The small-business provisions of the US’s fiscal stimulus were surprisingly generous: conditions of access to the $350 billion fund stipulated that any company with fewer than 500 employees can apply for a $10 million loan that, if used for rent, utilities, mortgages and/or eight weeks’ worth of payroll, will be forgiven. Applications are welcome until the end of June – which could essentially give small companies two months of federally funded operations. But by mid-April, the $350 billion fund had run out of money.

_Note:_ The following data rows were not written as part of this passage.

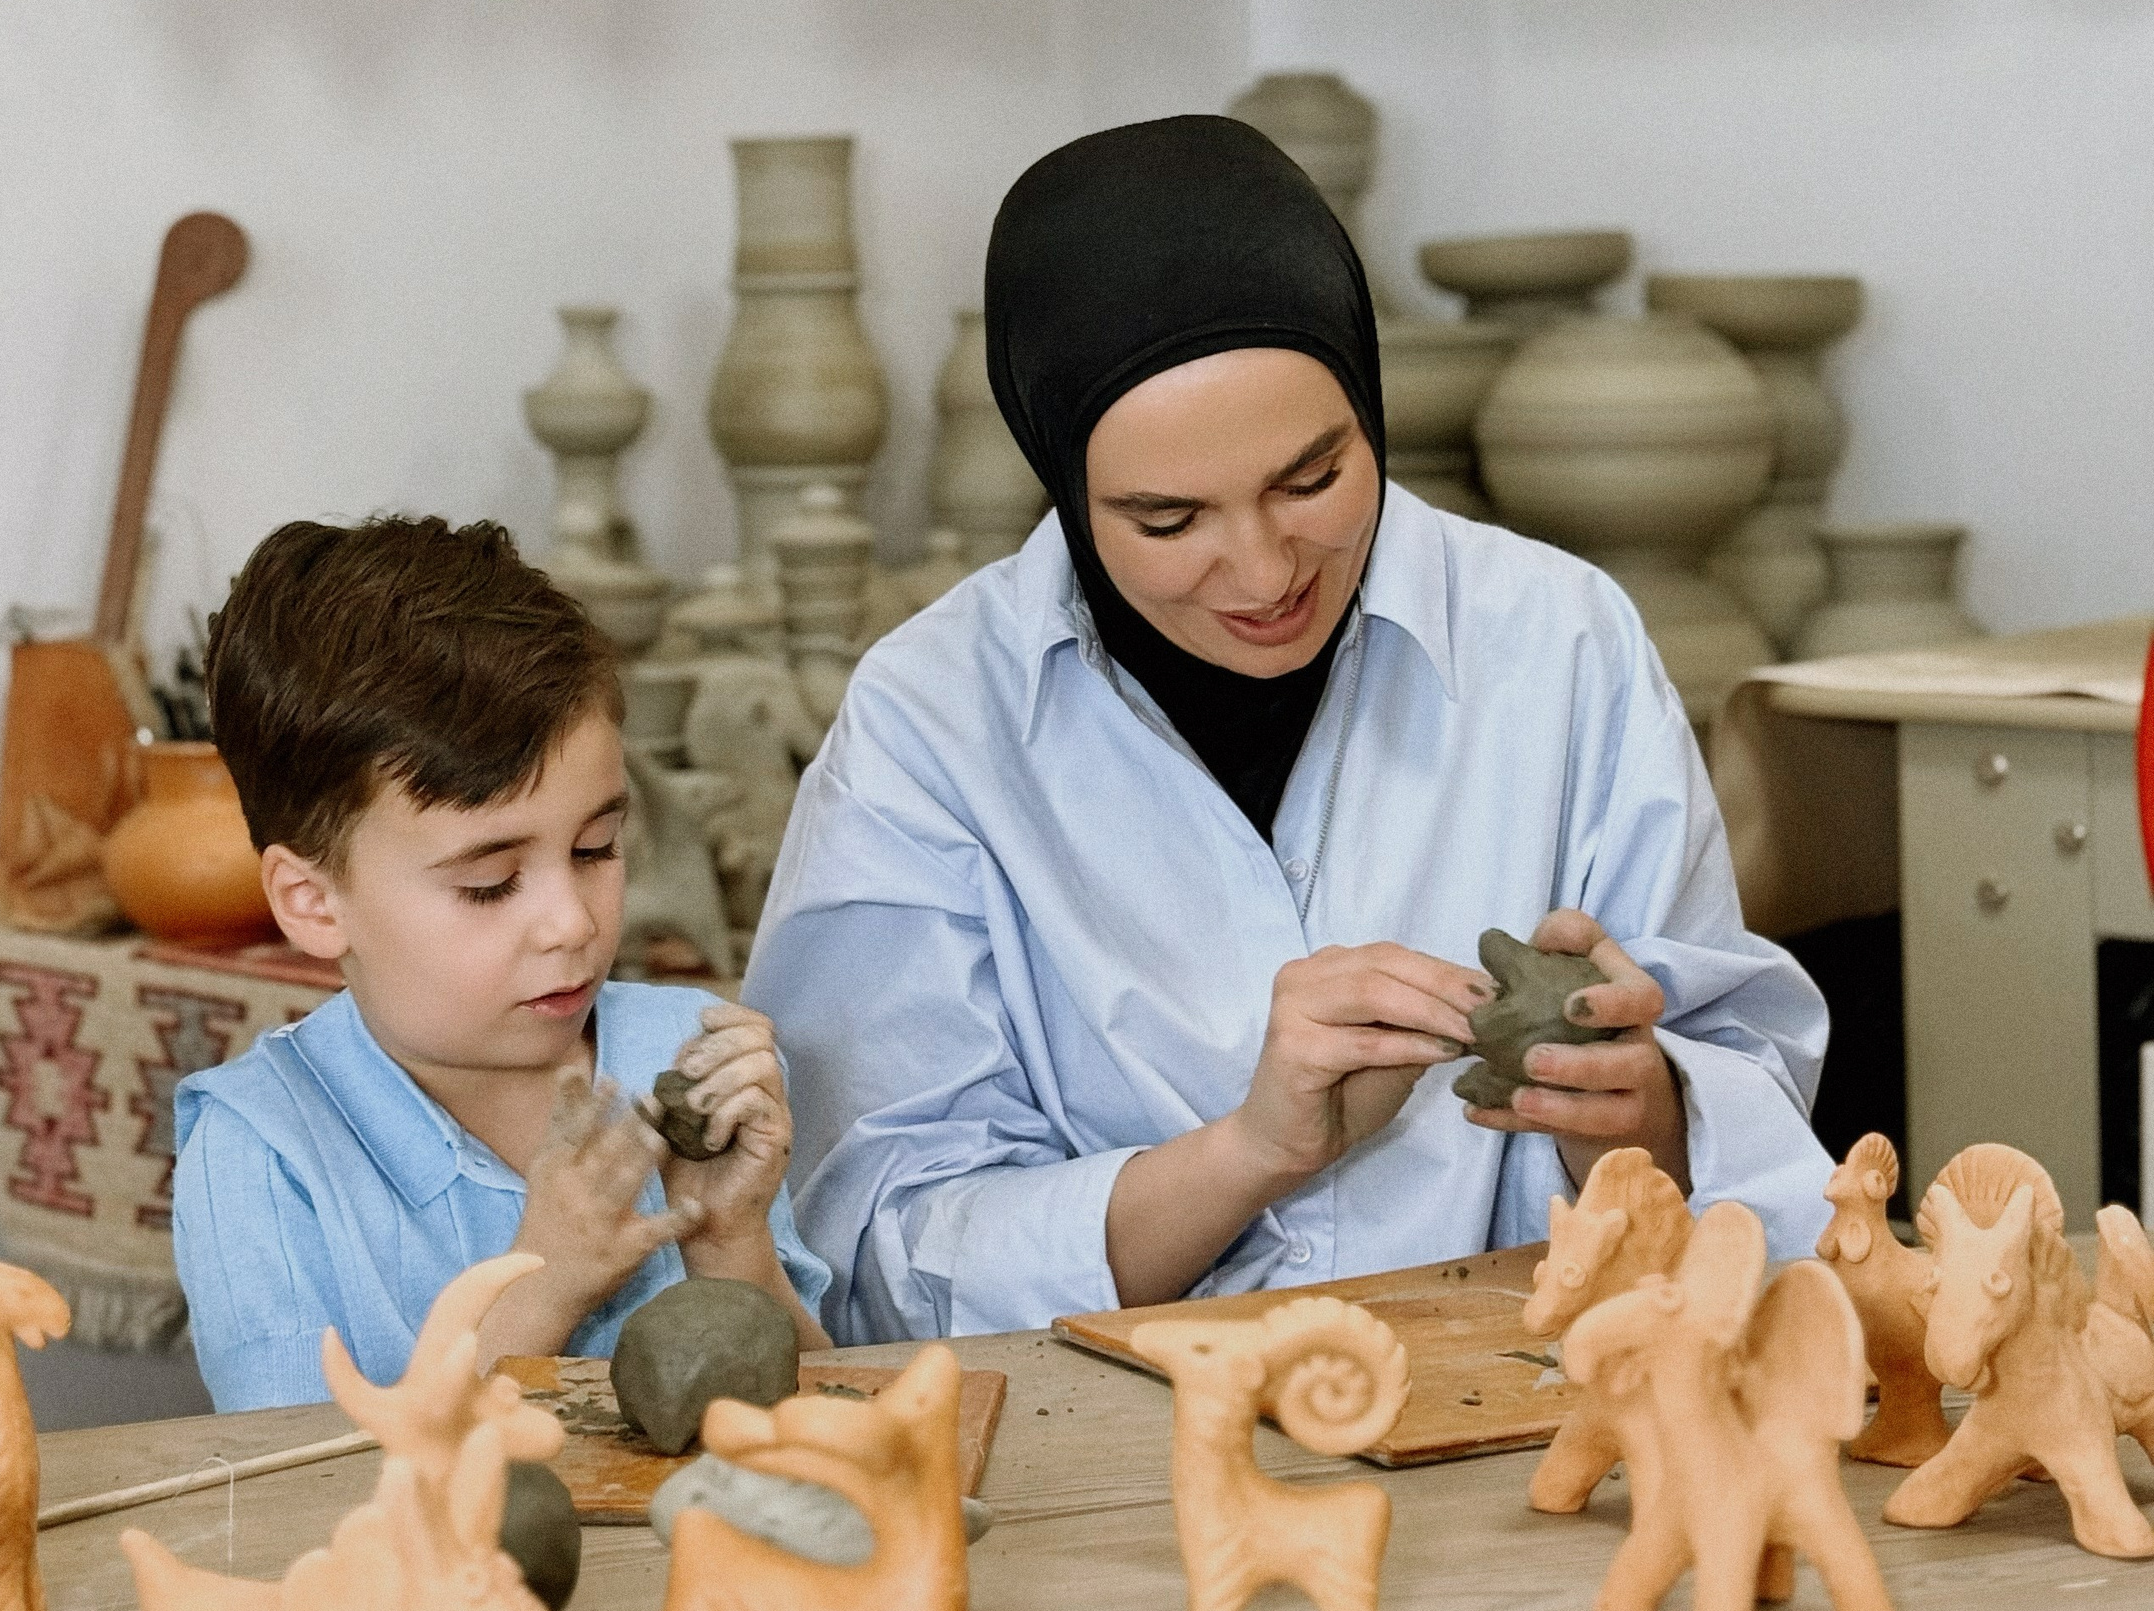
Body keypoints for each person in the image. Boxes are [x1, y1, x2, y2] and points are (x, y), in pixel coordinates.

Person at [745, 115, 1832, 1344]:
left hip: (1534, 1398)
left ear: (1369, 400)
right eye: (1168, 520)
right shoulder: (931, 724)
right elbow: (871, 1261)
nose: (1264, 572)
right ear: (1061, 478)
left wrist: (1648, 1114)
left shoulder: (1555, 639)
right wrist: (1249, 1151)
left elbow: (1754, 1118)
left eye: (1312, 479)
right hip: (1111, 1442)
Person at [173, 514, 828, 1408]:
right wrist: (542, 1286)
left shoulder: (687, 1053)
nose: (571, 922)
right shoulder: (262, 1152)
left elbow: (836, 1418)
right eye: (490, 884)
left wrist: (729, 1241)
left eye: (596, 848)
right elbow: (305, 1479)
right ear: (314, 902)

Most states have taken action to protect renters from eviction – but almost 1 in 4 states haven’t, with the already limited CARES Act being flouted by numerous landlords, leading to well over 100 evictions already. Score 4/10

Healthcare response: Again, 1/10 is reserved for Bolsonaro, with countries such as Sweden that have persisted with herd immunity in the face of enormous death tolls scoring 2/10. Nonetheless, the US has performed poorly compared to its neighbors and the rest of the world, especially considering it’s the world’s wealthiest nation. A country most of whose principles are founded on individualism is almost inherently ill-equipped to deal with nationwide crises that require strong state intervention. Score 3/10

Innovation: The US is indisputably a global hub of innovation, and Trump has already signed a $456 million deal with Johnson & Johnson for a potential coronavirus vaccine – perhaps prematurely, since the drug wasn’t even in clinical trials at the time. Nonetheless, US pharma giant Gilead Sciences’s drug remdesivir has been widely noted as having had promising results in animal trials; so far the US has been one of very few countries to be administering it (though its use was suspended in late March for supply reasons). Outside of pharmaceuticals, the US’s response has hardly been innovative – its marshalling of healthcare resources has been as ungainly as one might expect, with significant shortages of personal protective equipment (PPE) for healthcare professionals and ventilators for those in urgent need. Score 5/10

Honesty and truthfulness: As explored at the outset of this article, the coronavirus crisis did not make an honest man of Donald J. Trump – and so, when all is said and done, 1/10 seems as accurate an assessment of his honesty as ever. An analysis by the Washington Post concluded that in Trump’s first three years as president, he made 16,241 false or misleading claims. That’s almost 15 false or misleading claims every day, 365 days a year. Score 1/10

Boldness and risk-taking: Trump loves taking risks; unfortunately for the American people, he has a history of taking the wrong ones. America has long suffered for its exceptionalism, and with Trump’s personal sense of exceptionalism thrown into the mix, the combination is literally lethal. Certainly the USA’s hypocrisy is bold: it purchased ventilators from a Russian company it had blacklisted, while aggressively withholding ventilators and other medical supplies from countries it’s trying to pressure into regime change, such as Cuba and Nicaragua. Score 3/10

Success in saving lives: The countless healthcare professionals valiantly battling the virus have been let down by their president, who – along with the country’s deeply conservative media – is squarely to blame for downplaying the virus when it mattered most. 41,000 deaths in the world’s richest country is deeply shameful. Score 2/10

OVERALL SCORE: 20/70

 

The fact that 1 in 10 Americans is unemployed is not good news for Trump given the upcoming November election, though his defeat is certainly not a foregone conclusion. Fox News, an unwavering propaganda machine for the GOP, will do its best to downplay Trump's abysmal response while smearing his rival Joe Biden. Trump's own chief propaganda channel, his Twitter account, is still inspiring fervour among his fans. And major national crises often lead to support for the incumbent for reasons of perceived stability. Perhaps the electorate will opt for Biden, a relic of the stable Obama years; or perhaps they'll opt once again for the strongman in the wake of national danger. We will have to wait and see.